+++ MATERIAL SHOWN

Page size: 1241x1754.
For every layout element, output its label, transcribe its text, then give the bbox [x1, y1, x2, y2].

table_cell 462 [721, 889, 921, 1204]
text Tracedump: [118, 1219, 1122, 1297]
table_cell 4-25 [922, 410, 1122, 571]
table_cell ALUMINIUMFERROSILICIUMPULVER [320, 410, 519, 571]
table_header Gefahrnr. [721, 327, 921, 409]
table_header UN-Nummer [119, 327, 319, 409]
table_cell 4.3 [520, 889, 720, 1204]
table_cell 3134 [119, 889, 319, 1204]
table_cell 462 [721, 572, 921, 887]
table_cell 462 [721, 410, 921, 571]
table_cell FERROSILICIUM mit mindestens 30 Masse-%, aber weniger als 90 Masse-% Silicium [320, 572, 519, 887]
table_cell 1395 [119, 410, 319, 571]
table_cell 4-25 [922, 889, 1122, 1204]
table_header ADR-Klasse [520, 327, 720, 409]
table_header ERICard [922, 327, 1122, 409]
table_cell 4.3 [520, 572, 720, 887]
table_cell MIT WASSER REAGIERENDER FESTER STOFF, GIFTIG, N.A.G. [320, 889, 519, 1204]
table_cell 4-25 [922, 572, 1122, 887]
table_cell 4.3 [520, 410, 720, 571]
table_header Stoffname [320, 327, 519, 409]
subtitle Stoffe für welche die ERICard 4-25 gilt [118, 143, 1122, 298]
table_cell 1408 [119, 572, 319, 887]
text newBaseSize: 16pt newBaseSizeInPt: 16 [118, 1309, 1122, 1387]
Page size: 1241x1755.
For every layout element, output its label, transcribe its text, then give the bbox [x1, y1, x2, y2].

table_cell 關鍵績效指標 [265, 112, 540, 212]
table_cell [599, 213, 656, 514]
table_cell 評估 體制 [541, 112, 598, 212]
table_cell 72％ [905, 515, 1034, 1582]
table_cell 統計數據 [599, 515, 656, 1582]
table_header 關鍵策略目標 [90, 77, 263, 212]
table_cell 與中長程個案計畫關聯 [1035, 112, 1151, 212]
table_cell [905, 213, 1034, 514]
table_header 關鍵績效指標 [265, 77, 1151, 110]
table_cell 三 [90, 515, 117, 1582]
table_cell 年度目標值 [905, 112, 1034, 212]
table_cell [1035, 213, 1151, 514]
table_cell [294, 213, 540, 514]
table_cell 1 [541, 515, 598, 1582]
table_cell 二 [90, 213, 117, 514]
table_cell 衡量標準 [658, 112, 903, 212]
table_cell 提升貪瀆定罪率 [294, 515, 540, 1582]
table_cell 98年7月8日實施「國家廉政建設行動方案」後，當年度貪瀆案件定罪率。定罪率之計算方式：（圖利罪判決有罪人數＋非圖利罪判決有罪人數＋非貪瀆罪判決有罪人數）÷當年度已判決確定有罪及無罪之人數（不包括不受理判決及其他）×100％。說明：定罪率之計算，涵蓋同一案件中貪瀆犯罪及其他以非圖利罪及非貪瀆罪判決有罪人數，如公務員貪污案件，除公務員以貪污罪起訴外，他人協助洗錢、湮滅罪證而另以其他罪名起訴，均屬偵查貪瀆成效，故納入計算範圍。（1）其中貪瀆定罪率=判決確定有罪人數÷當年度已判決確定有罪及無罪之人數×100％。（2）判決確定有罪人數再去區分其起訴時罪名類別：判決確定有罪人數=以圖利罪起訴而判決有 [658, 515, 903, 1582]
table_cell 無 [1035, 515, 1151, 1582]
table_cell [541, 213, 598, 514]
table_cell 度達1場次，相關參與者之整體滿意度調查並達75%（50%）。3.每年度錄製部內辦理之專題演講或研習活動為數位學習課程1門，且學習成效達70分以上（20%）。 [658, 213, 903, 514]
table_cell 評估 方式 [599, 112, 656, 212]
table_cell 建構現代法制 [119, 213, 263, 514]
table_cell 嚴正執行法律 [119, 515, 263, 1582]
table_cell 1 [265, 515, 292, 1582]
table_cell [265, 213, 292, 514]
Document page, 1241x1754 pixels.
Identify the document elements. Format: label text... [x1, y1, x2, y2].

++++++

### TASK REQUIREMENTS
Copy all of the lines above exactly as they are, with nothing changed.

### WRITTEN RESPONSE
Page size: 1241x1754.
For every layout element, output its label, transcribe its text, then give the bbox [x1, y1, x2, y2].

table_cell 462 [721, 889, 921, 1204]
text Tracedump: [118, 1219, 1122, 1297]
table_cell 4-25 [922, 410, 1122, 571]
table_cell ALUMINIUMFERROSILICIUMPULVER [320, 410, 519, 571]
table_header Gefahrnr. [721, 327, 921, 409]
table_header UN-Nummer [119, 327, 319, 409]
table_cell 4.3 [520, 889, 720, 1204]
table_cell 3134 [119, 889, 319, 1204]
table_cell 462 [721, 572, 921, 887]
table_cell 462 [721, 410, 921, 571]
table_cell FERROSILICIUM mit mindestens 30 Masse-%, aber weniger als 90 Masse-% Silicium [320, 572, 519, 887]
table_cell 1395 [119, 410, 319, 571]
table_cell 4-25 [922, 889, 1122, 1204]
table_header ADR-Klasse [520, 327, 720, 409]
table_header ERICard [922, 327, 1122, 409]
table_cell 4.3 [520, 572, 720, 887]
table_cell MIT WASSER REAGIERENDER FESTER STOFF, GIFTIG, N.A.G. [320, 889, 519, 1204]
table_cell 4-25 [922, 572, 1122, 887]
table_cell 4.3 [520, 410, 720, 571]
table_header Stoffname [320, 327, 519, 409]
subtitle Stoffe für welche die ERICard 4-25 gilt [118, 143, 1122, 298]
table_cell 1408 [119, 572, 319, 887]
text newBaseSize: 16pt newBaseSizeInPt: 16 [118, 1309, 1122, 1387]
Page size: 1241x1755.
For every layout element, output its label, transcribe its text, then give the bbox [x1, y1, x2, y2].

table_cell 關鍵績效指標 [265, 112, 540, 212]
table_cell [599, 213, 656, 514]
table_cell 評估 體制 [541, 112, 598, 212]
table_cell 72％ [905, 515, 1034, 1582]
table_cell 統計數據 [599, 515, 656, 1582]
table_header 關鍵策略目標 [90, 77, 263, 212]
table_cell 與中長程個案計畫關聯 [1035, 112, 1151, 212]
table_cell [905, 213, 1034, 514]
table_header 關鍵績效指標 [265, 77, 1151, 110]
table_cell 三 [90, 515, 117, 1582]
table_cell 年度目標值 [905, 112, 1034, 212]
table_cell [1035, 213, 1151, 514]
table_cell [294, 213, 540, 514]
table_cell 1 [541, 515, 598, 1582]
table_cell 二 [90, 213, 117, 514]
table_cell 衡量標準 [658, 112, 903, 212]
table_cell 提升貪瀆定罪率 [294, 515, 540, 1582]
table_cell 98年7月8日實施「國家廉政建設行動方案」後，當年度貪瀆案件定罪率。定罪率之計算方式：（圖利罪判決有罪人數＋非圖利罪判決有罪人數＋非貪瀆罪判決有罪人數）÷當年度已判決確定有罪及無罪之人數（不包括不受理判決及其他）×100％。說明：定罪率之計算，涵蓋同一案件中貪瀆犯罪及其他以非圖利罪及非貪瀆罪判決有罪人數，如公務員貪污案件，除公務員以貪污罪起訴外，他人協助洗錢、湮滅罪證而另以其他罪名起訴，均屬偵查貪瀆成效，故納入計算範圍。（1）其中貪瀆定罪率=判決確定有罪人數÷當年度已判決確定有罪及無罪之人數×100％。（2）判決確定有罪人數再去區分其起訴時罪名類別：判決確定有罪人數=以圖利罪起訴而判決有 [658, 515, 903, 1582]
table_cell 無 [1035, 515, 1151, 1582]
table_cell [541, 213, 598, 514]
table_cell 度達1場次，相關參與者之整體滿意度調查並達75%（50%）。3.每年度錄製部內辦理之專題演講或研習活動為數位學習課程1門，且學習成效達70分以上（20%）。 [658, 213, 903, 514]
table_cell 評估 方式 [599, 112, 656, 212]
table_cell 建構現代法制 [119, 213, 263, 514]
table_cell 嚴正執行法律 [119, 515, 263, 1582]
table_cell 1 [265, 515, 292, 1582]
table_cell [265, 213, 292, 514]
Document page, 1241x1754 pixels.
Identify the document elements. Format: label text... [x1, y1, x2, y2].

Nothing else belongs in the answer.